Thanks to this layered training, Nemotron Ultra achieved standout results. For example, on the MATH500 benchmark, its reasoning mode reached 97.00%, nearly matching DeepSeek R1’s 97.3%. On LiveCodeBench, it scored 66.31%, slightly outperforming its larger rival.

Al-Futtaim and Johnson Controls Launch UAE Smart Platform

Designed for Developers and Real-World Use

The model is developer-friendly and supports sequences up to 128,000 tokens. It integrates with Hugging Face Transformers (version 4.48.3) and offers multilingual capabilities, including support for Hindi, Spanish, Thai, and more.

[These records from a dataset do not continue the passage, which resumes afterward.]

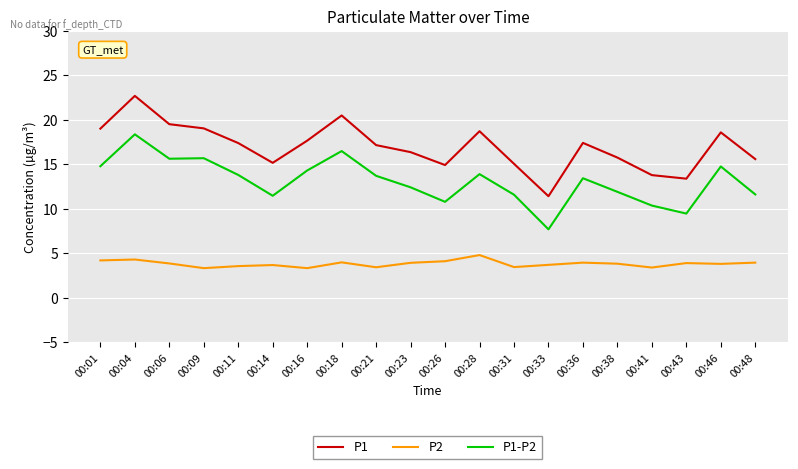

Which series has the largest total across all categories?

P1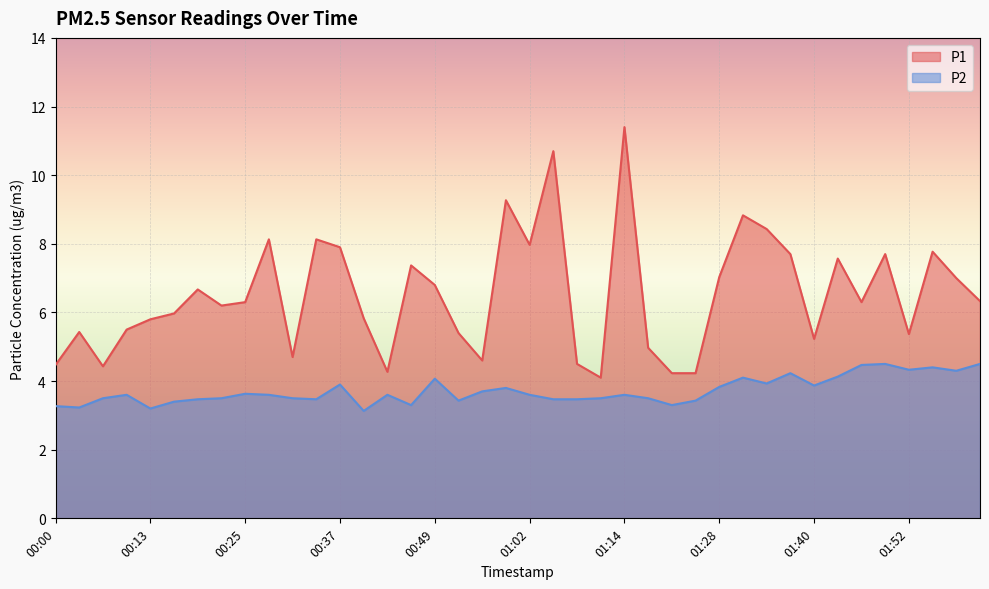

List the labels in order of P1 value, largest first.

01:14, 01:05, 00:59, 01:31, 01:34, 00:28, 00:34, 01:02, 00:37, 01:56, 01:37, 01:49, 01:43, 00:46, 01:28, 01:59, 00:49, 00:19, 02:02, 00:25, 01:46, 00:22, 00:16, 00:40, 00:13, 00:10, 00:04, 00:53, 01:52, 01:40, 01:18, 00:31, 00:56, 01:08, 00:00, 00:07, 00:43, 01:21, 01:24, 01:11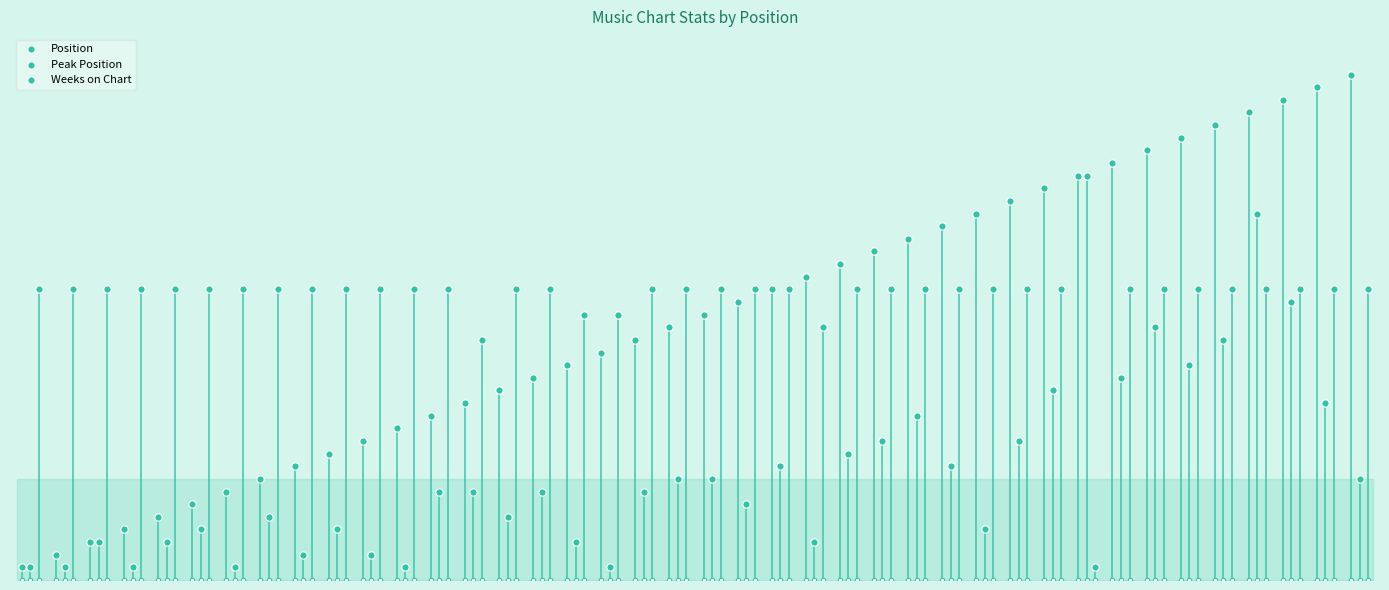

At how many categories does at least one series exceed 1?

40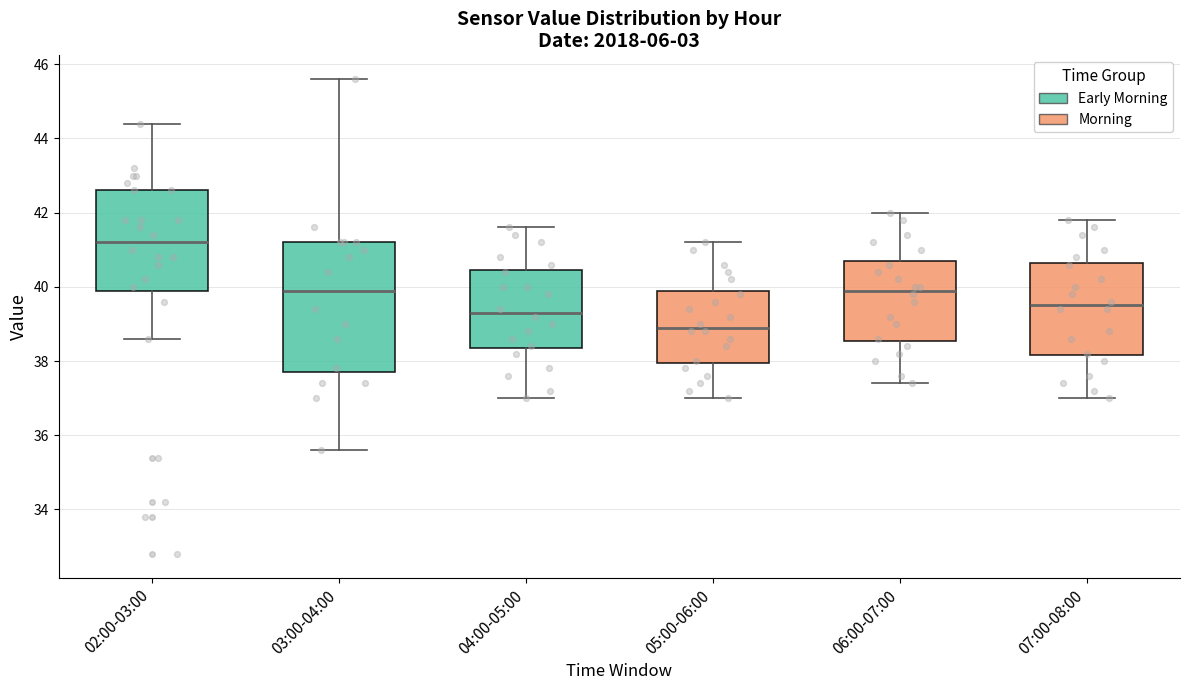

Where is the upper edge of the box for 03:00-04:00 on the y-axis? The values are not printed on the chart, so give them approximately, as read against the axis.

41.2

For usage, Nvidia recommends adjusting system prompts to toggle reasoning and selecting decoding methods based on the task—temperature sampling for creativity, greedy decoding for consistency.

Released under the Nvidia Open Model License, the model is also cleared for commercial use. Nvidia urges users to test for safety, bias, and alignment in their applications. With its open weights and toggle-based reasoning, Nemotron Ultra is set to become a practical, high-performance alternative in today’s LLM landscape.